Podner fluttered a hand. “Oh, don’t you worry. I’m no tattletale. We boys have to stick together.”
Guy Thomas closed the door behind him and looked warily in the direction of his still unrumpled bed. But then he did a quick double-take. His eyes were suddenly wide, sleep forgotten.
The room was a shambles. His things had been ransacked, and no effort made to disguise the fact. He stood rooted, his mind whirling. This made no sense at all. It made no more sense than his being shot at on his way to contact the Sons of Liberty. There was no reason for him to be an assassin’s target. There was no need to ransack his belongings.
He began gathering them together. He had had no time, earlier, to properly unpack, and his clothe
s and personal belongings had remained in his luggage. Now they were scattered about the bed, on the table, on chairs.

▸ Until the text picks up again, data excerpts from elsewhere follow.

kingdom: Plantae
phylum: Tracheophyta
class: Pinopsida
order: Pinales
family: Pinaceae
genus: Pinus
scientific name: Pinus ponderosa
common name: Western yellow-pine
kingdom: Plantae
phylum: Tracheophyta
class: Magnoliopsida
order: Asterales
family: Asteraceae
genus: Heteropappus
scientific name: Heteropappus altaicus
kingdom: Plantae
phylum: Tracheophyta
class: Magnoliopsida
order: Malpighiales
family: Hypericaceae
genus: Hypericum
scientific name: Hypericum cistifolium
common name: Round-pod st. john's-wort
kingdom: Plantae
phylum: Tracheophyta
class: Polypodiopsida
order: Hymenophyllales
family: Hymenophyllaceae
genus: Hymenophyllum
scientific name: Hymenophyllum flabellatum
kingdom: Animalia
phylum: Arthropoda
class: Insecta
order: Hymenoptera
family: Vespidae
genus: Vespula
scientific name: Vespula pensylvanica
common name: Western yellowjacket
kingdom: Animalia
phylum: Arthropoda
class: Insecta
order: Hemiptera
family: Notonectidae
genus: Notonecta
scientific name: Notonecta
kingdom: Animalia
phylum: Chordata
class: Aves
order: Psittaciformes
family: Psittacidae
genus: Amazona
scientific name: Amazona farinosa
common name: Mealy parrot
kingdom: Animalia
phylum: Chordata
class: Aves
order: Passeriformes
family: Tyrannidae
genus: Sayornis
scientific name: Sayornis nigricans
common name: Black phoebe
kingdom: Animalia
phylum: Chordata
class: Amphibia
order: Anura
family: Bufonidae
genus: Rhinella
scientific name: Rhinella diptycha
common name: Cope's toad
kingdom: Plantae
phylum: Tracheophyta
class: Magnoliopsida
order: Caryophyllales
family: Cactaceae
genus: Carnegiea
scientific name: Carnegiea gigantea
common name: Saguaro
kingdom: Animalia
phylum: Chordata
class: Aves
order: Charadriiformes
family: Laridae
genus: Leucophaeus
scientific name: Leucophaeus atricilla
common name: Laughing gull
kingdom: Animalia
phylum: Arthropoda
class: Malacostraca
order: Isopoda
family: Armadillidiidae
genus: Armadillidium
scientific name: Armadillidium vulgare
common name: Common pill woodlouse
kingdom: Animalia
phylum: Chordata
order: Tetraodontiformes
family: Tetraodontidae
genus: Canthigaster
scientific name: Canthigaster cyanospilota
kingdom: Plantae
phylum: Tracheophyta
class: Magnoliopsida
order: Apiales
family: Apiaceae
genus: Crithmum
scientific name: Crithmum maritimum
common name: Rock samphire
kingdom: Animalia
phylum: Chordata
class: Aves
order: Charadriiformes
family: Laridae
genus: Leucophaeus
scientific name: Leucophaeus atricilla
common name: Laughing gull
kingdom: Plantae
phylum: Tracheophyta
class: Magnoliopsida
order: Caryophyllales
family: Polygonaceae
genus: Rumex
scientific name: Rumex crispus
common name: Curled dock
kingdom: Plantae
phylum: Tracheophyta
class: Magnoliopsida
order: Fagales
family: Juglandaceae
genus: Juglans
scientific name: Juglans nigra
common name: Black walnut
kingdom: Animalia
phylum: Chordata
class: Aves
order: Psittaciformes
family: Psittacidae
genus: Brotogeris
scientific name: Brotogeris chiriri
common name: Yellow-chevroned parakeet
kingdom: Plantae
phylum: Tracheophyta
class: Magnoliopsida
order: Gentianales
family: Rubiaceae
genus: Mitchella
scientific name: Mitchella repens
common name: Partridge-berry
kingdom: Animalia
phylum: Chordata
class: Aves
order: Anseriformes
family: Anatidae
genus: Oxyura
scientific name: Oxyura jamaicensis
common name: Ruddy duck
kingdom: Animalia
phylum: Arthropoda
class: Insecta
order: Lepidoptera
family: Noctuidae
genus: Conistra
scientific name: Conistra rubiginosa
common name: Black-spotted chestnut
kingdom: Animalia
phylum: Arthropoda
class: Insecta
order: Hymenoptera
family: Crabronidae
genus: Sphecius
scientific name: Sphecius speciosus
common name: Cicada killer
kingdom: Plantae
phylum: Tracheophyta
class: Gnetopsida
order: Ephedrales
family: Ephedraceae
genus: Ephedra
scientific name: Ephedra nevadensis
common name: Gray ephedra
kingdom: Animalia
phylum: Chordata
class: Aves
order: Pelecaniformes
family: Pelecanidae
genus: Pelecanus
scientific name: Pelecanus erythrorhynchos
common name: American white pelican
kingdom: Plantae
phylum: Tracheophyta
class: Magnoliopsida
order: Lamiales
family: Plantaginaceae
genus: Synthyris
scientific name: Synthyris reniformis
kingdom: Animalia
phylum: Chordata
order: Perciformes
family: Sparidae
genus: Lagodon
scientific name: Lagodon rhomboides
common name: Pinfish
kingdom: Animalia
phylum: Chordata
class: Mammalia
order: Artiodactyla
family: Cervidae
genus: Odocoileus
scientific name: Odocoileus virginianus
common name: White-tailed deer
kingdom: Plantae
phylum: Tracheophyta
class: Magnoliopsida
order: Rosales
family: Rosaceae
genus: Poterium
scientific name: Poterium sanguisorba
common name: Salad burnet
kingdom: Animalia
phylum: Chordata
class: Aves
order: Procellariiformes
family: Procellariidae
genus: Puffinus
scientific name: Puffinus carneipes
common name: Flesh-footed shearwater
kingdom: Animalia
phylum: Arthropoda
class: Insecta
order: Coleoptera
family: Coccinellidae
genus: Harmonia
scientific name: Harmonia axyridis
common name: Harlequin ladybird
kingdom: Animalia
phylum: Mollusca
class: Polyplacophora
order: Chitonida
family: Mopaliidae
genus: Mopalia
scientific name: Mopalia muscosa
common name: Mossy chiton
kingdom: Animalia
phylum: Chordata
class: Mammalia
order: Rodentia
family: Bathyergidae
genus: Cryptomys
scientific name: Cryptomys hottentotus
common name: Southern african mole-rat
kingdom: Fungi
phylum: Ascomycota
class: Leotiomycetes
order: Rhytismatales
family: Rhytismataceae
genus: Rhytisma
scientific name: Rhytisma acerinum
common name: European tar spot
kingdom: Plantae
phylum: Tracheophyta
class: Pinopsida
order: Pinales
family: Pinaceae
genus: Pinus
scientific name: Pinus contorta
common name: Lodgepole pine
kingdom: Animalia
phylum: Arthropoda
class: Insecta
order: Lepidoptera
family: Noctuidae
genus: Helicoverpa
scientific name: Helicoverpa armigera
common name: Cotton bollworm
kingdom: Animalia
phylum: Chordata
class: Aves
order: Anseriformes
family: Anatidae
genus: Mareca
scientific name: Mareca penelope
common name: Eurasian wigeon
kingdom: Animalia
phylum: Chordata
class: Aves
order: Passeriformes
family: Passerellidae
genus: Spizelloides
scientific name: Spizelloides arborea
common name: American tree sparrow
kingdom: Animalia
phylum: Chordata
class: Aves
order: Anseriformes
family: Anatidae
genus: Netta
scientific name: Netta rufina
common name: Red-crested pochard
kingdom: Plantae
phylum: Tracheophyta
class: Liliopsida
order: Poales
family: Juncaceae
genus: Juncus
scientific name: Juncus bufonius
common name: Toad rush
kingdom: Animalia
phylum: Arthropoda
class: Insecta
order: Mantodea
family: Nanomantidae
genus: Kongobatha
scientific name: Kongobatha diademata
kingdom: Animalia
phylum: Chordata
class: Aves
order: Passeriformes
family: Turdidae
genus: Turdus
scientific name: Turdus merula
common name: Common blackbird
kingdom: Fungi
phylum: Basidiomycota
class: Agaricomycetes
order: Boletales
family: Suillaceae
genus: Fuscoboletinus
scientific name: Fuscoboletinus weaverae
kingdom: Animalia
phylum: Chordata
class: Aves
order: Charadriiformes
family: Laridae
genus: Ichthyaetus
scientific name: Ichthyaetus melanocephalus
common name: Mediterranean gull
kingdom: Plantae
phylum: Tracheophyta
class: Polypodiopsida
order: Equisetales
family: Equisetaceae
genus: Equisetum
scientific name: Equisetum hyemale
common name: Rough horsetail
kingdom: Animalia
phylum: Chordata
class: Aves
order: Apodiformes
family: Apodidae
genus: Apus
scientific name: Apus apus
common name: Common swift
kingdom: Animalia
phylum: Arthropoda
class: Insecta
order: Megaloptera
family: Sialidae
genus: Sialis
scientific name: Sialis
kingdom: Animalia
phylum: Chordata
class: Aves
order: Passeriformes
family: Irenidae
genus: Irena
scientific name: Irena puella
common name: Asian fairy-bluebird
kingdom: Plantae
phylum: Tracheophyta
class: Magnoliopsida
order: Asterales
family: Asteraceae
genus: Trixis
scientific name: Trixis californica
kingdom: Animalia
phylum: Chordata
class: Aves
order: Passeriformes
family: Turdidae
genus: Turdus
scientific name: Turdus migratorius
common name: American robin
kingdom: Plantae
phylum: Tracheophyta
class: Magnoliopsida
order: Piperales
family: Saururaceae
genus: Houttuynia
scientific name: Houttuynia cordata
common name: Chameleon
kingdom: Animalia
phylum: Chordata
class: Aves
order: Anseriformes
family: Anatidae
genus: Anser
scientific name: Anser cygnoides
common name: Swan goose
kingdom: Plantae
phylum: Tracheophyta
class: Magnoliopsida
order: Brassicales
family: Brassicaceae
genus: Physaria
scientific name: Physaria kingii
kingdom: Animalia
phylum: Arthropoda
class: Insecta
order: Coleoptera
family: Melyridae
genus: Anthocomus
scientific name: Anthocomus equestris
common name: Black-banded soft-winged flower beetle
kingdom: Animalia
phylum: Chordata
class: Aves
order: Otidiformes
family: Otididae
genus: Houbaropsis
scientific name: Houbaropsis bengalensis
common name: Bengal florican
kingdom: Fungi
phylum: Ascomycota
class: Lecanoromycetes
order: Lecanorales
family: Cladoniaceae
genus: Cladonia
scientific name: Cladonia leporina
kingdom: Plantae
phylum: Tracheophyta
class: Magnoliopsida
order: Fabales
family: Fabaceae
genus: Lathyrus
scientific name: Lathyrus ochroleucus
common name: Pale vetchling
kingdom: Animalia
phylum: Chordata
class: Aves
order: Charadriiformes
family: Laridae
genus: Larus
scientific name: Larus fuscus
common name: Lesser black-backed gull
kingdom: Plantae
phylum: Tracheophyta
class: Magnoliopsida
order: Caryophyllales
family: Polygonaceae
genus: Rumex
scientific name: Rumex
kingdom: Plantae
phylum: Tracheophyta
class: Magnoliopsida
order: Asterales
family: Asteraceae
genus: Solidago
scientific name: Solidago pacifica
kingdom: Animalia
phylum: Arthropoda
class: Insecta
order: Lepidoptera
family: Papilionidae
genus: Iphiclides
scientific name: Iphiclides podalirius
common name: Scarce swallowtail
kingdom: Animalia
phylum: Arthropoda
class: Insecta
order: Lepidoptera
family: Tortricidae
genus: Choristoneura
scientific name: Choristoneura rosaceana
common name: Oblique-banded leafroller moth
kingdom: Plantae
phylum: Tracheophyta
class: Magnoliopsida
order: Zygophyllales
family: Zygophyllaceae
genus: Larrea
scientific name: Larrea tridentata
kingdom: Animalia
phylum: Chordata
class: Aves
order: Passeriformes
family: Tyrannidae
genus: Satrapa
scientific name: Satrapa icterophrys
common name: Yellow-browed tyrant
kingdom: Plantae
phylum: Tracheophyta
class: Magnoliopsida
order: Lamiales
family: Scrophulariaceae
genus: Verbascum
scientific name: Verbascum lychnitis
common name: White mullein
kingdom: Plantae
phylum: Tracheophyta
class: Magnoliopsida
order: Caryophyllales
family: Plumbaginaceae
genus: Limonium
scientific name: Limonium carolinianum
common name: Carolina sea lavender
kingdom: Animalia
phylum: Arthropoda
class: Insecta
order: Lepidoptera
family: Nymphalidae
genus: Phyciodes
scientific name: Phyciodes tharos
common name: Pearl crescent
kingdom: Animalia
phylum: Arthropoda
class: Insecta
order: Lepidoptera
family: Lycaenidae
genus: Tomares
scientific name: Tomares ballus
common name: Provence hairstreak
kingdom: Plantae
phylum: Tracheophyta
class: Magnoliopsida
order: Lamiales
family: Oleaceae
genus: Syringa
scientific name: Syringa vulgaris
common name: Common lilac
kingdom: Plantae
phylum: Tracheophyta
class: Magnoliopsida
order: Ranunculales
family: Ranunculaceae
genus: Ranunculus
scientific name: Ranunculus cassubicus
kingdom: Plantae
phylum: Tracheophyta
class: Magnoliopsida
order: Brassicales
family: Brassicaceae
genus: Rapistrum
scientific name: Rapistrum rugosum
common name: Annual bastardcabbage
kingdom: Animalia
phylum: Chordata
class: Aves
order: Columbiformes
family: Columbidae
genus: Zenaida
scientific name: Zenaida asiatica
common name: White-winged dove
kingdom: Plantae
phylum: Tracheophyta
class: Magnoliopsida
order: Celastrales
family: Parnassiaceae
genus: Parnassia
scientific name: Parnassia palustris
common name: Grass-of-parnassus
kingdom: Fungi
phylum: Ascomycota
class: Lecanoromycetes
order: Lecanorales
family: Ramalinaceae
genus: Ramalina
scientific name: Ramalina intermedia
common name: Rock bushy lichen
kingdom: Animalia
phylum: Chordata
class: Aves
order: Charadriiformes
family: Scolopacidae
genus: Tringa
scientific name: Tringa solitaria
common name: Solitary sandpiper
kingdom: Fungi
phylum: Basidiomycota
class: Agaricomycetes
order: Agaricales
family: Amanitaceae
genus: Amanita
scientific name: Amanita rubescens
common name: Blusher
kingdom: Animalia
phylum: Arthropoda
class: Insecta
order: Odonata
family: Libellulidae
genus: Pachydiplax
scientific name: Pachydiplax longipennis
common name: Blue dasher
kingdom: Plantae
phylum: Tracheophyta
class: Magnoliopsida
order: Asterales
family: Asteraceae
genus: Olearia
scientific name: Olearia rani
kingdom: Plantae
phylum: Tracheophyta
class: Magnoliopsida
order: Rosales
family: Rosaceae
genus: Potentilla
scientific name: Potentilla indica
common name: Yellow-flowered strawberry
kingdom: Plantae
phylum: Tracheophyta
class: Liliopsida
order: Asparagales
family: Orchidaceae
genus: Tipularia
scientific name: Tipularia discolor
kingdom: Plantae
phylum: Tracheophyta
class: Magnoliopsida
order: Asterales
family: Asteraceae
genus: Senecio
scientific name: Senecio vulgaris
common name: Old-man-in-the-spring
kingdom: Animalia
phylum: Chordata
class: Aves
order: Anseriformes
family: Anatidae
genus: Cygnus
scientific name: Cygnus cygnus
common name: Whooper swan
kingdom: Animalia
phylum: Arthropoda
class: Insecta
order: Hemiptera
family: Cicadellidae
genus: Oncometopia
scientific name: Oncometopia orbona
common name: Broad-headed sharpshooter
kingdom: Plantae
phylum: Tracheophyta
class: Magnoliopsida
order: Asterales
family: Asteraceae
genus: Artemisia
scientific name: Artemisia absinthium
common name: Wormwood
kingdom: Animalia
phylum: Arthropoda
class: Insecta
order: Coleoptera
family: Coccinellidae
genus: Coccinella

Some of them thrown to the floor.
His tool kit had been emptied, helter skelter, on the table top where he himself had assembled his gun, earlier, from its disguised component parts. He went over each item he had brought with him from Earth, in careful memory. For a time, he could find nothing missing, but then a cold fear went through him. He sought frantically.
His communicator. It wasn’t actually gone. He found it, or rather its remains. Someone had obviously crushed it under heel and then kicked it under the bed, deliberately, as though in contempt.
His communicator.
He had lost his only method of contact with either the UP Embassy on its artificial satellite, or with Earth itself. He was stranded on the planet Amazonia, from which no man had ever been known to escape, save the revolutionist Sarpedon, in the memory of any living person.
Guy Thomas was baffled. But who? It made no sense. No sense at all. Podner Bates came to his mind. The only person who knew he was here, save the major and her underlings. The major? But why? They had searched his things with painful care on the ship. There was hardly reason to search them again. Besides, who could possibly have known he wasn’t in his room? Who could have expected to come burgling without resistance on his part?
Burgling? No. Nothing was gone, nothing bothered, save his communicator. The only thing that made sense at all was that someone had known he wasn’t in his rooms and had entered deliberately to find and destroy his communicator.
And there was just one hole in that theory. The sophisticated communication device was not even known to exist outside the bounds of his own department, and his department was a close-knit, dedicated outfit, far beyond all others in UP.
Guy Thomas had had too much tossed at him in the past twenty-four hours. He threw himself, face down, on his bed. He was asleep in moments. He awoke surprisingly rejuvenated, at half-past eight. He made his way into the elaborate refresher room, shedding his slept-in clothing as he went and was fully under the spray before allowing himself to dwell on the past and the future.